Civil-law notary, Land Register and Island Territory of Curacao held liable

On 25 May 2009, the Court of First Instance held a civil-law notary, the land register and the Island Territory liable for the incorrect registration of a mortgaged parcel of land. This judgment brings an end for now to liability proceedings that started four years ago.
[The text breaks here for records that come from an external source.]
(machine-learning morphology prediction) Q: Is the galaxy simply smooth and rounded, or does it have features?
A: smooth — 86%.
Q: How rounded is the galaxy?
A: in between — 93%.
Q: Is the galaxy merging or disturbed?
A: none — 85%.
In 1996 Maduro & Curiel’s Bank N.V. (“MCB”) obtained a right of mortgage on two parcels of land. In 2002 the mortgage on one parcel of land was canceled. However, the other parcel of land remained mortgaged. Subsequently, the mortgaged parcel of land was transferred to new owners. N.V. De Spaar en Beleenbank van Curaçao (“SBC”) financed this purchase and in return obtained a right of first mortgage on the parcel. At the time of the transfer of the real estate, MCB’s right of mortgage was ignored and the proceeds of the sale were not allocated to repay the mortgage. Hence, there was still an older mortgage on the parcel and, as a consequence, SBC’s right of mortgage ranked second. Subsequently, MCB indicated that the debt that was secured by the right of mortgage had not been settled and is still outstanding and that it has the intention to enforce its right of first mortgage, as its debtor stopped to pay off the loan and had no assets from which the debt can be recovered.
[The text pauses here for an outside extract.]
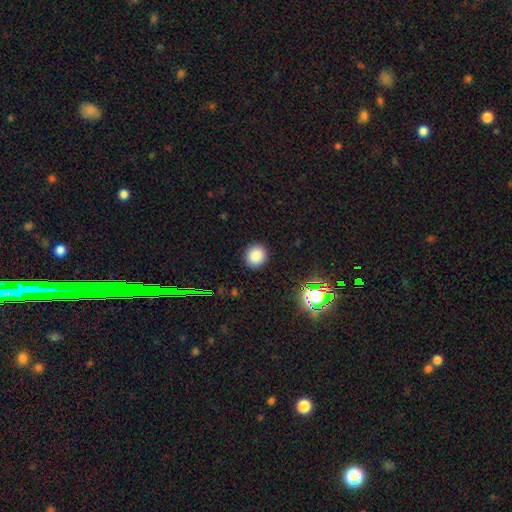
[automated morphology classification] Overall: smooth (83%). How rounded: round (83%). Merging: none (91%).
Next, SBC started proceedings against civil-law notary Burgers who had carried out the transfer of the real estate and therefore performed a search in the public registers, the Land Register itself who keeps record of the public registers and the Island Territory of Curacao. According to SBC, the civil law notary had breached his duty of care, when, at the first inspection, one of his employees failed to discover that MCB still held a right of mortgage on said parcel. Furthermore, the Land Register had failed to inform the civil law notary about said mortgage right at either the re- and/or the final inspection. Additionally, the Island Territory of Curacao is liable on the basis of art. 3:30 of the Netherlands-Antillean Civil Code (“CCNA”), which holds that the Island Territory of Curacao is liable for any mistake the Land Register makes in keeping record of the public registers.

The Court agreed with these claims. Already on 20 October, 2008, the Court held Burgers liable. According to the Court, he had acted in breach of his duty of care towards third parties, like SBC, because he had failed to search all public registers. On 25 May 2009, the Court also held the Land Register and the Island Territory of Curacao liable for damages towards SBC. As said by the Court, the Land Register had written in its register that MCB’s right of mortgage had been canceled. This comment, which was followed by a question mark in the margin, had put Burgers on the wrong track. Besides that, the Island Territory of Curacao was also held liable on the basis of art. 3:30 CCNA. The Court ordered them to jointly and severally pay SBC’s procedural costs and damages which will be established in follow-up proceedings for the determination of damages.

Dave E. Liqui-Lung and Randolph van Eps of VanEps Kunneman VanDoorne represented the interests of SBC.